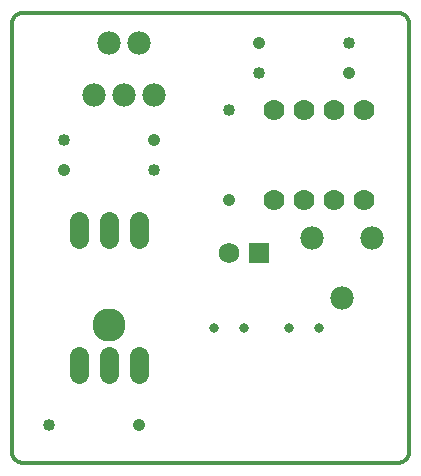
<source format=gts>
G75*
%MOIN*%
%OFA0B0*%
%FSLAX24Y24*%
%IPPOS*%
%LPD*%
%AMOC8*
5,1,8,0,0,1.08239X$1,22.5*
%
%ADD10C,0.0120*%
%ADD11C,0.1105*%
%ADD12C,0.0700*%
%ADD13C,0.0640*%
%ADD14C,0.0780*%
%ADD15C,0.0400*%
%ADD16C,0.0412*%
%ADD17C,0.0316*%
%ADD18R,0.0690X0.0690*%
%ADD19C,0.0690*%
D10*
X000160Y000535D02*
X000160Y014785D01*
X000162Y014822D01*
X000167Y014858D01*
X000176Y014894D01*
X000189Y014929D01*
X000204Y014962D01*
X000223Y014993D01*
X000245Y015023D01*
X000270Y015050D01*
X000297Y015075D01*
X000327Y015097D01*
X000358Y015116D01*
X000391Y015131D01*
X000426Y015144D01*
X000462Y015153D01*
X000498Y015158D01*
X000535Y015160D01*
X013035Y015160D01*
X013072Y015158D01*
X013108Y015153D01*
X013144Y015144D01*
X013179Y015131D01*
X013212Y015116D01*
X013243Y015097D01*
X013273Y015075D01*
X013300Y015050D01*
X013325Y015023D01*
X013347Y014993D01*
X013366Y014962D01*
X013381Y014929D01*
X013394Y014894D01*
X013403Y014858D01*
X013408Y014822D01*
X013410Y014785D01*
X013410Y000535D01*
X013408Y000498D01*
X013403Y000462D01*
X013394Y000426D01*
X013381Y000391D01*
X013366Y000358D01*
X013347Y000327D01*
X013325Y000297D01*
X013300Y000270D01*
X013273Y000245D01*
X013243Y000223D01*
X013212Y000204D01*
X013179Y000189D01*
X013144Y000176D01*
X013108Y000167D01*
X013072Y000162D01*
X013035Y000160D01*
X000535Y000160D01*
X000498Y000162D01*
X000462Y000167D01*
X000426Y000176D01*
X000391Y000189D01*
X000358Y000204D01*
X000327Y000223D01*
X000297Y000245D01*
X000270Y000270D01*
X000245Y000297D01*
X000223Y000327D01*
X000204Y000358D01*
X000189Y000391D01*
X000176Y000426D01*
X000167Y000462D01*
X000162Y000498D01*
X000160Y000535D01*
D11*
X003410Y004760D03*
D12*
X008910Y008910D03*
X009910Y008910D03*
X010910Y008910D03*
X011910Y008910D03*
X011910Y011910D03*
X010910Y011910D03*
X009910Y011910D03*
X008910Y011910D03*
D13*
X004410Y008210D02*
X004410Y007610D01*
X003410Y007610D02*
X003410Y008210D01*
X002410Y008210D02*
X002410Y007610D01*
X002410Y003710D02*
X002410Y003110D01*
X003410Y003110D02*
X003410Y003710D01*
X004410Y003710D02*
X004410Y003110D01*
D14*
X010160Y007660D03*
X011160Y005660D03*
X012160Y007660D03*
X004910Y012410D03*
X003910Y012410D03*
X002910Y012410D03*
X003410Y014160D03*
X004410Y014160D03*
D15*
X001910Y010910D03*
X004910Y009910D03*
X007410Y011910D03*
X008410Y013160D03*
X011410Y014160D03*
X001410Y001410D03*
D16*
X004410Y001410D03*
X007410Y008910D03*
X004910Y010910D03*
X001910Y009910D03*
X008410Y014160D03*
X011410Y013160D03*
D17*
X010410Y004660D03*
X009410Y004660D03*
X007910Y004660D03*
X006910Y004660D03*
D18*
X008410Y007160D03*
D19*
X007410Y007160D03*
M02*

</source>
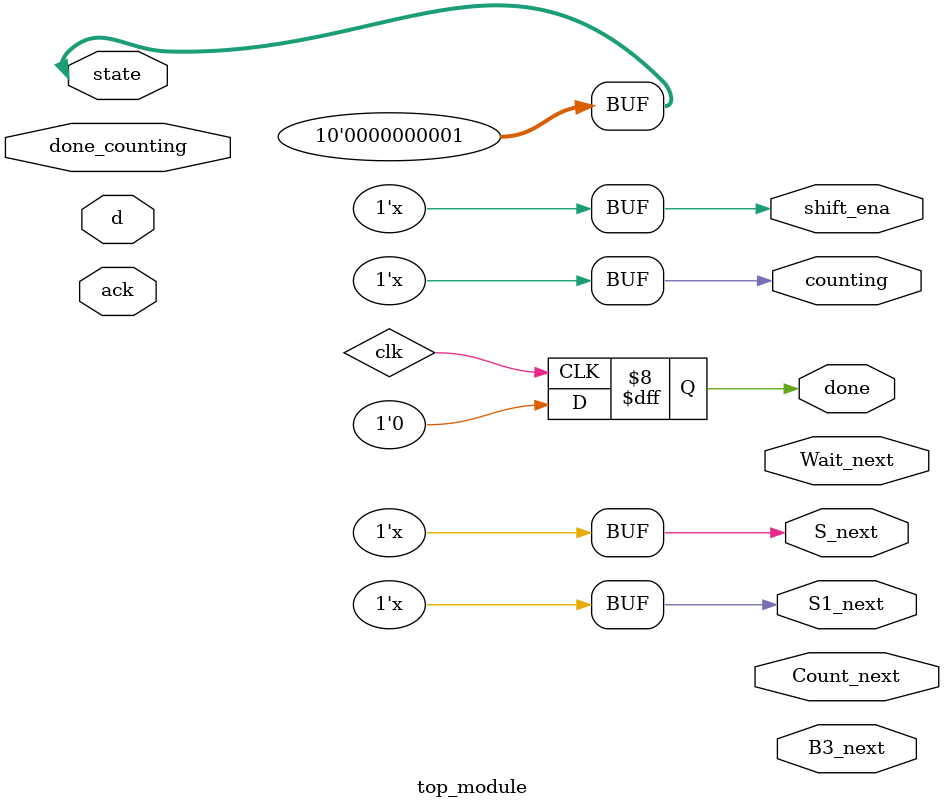
<source format=sv>
module top_module(
    input d,
    input done_counting,
    input ack,
    input [9:0] state,    // 10-bit one-hot current state
    output B3_next,
    output S_next,
    output S1_next,
    output Count_next,
    output Wait_next,
    output reg done,
    output counting,
    output reg shift_ena
);

always @* begin
    case(state)
        10'b0000000001: S_next = ~d; // S
        10'b0000000010: S1_next = d; // S1
        10'b0000000100: begin // S11
            if(d==0)
                state = 10'b0000000001; // next state is S
            else
                state = 10'b0000000110; // next state is S11
        end
        10'b0000000110: begin // S110
            if(d==0)
                state = 10'b0000000001; // next state is S
            else
                state = 10'b0000010000; // next state is B0
        end
        10'b0000010000: begin // B0
            shift_ena = 1; // output always 1
            state = 10'b0000100000; // next state is B1
        end
        10'b0000100000: begin // B1
            shift_ena = 1; // output always 1
            state = 10'b0001000000; // next state is B2
        end
        10'b0001000000: begin // B2
            shift_ena = 1; // output always 1
            state = 10'b0010000000; // next state is B3
        end
        10'b0010000000: begin // B3
            shift_ena = 1; // output always 1
            state = 10'b0100000000; // next state is Count
        end
        10'b0100000000: begin // Count
            counting = 1; // output always 1
            if(done_counting)
                state = 10'b1000000000; // next state is Wait
        end
        10'b1000000000: begin // Wait
            counting = 0; // output always 0
            if(ack==1)
                state = 10'b0000000001; // next state is S
        end
        default: state = 10'b0000000001; // default state is S
    endcase
end

always @(posedge clk) begin
    done = (state == 10'b0010000000); // Output done is 1 when state is B3
end

endmodule

</source>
----------
Could you reproduce exactly the lines of the entries above, from the one with "X000297Y000245D01*" through the one with "X010910Y008910D03*", and nothing else?

* _Response below_
X000297Y000245D01*
X000270Y000270D01*
X000245Y000297D01*
X000223Y000327D01*
X000204Y000358D01*
X000189Y000391D01*
X000176Y000426D01*
X000167Y000462D01*
X000162Y000498D01*
X000160Y000535D01*
D11*
X003410Y004760D03*
D12*
X008910Y008910D03*
X009910Y008910D03*
X010910Y008910D03*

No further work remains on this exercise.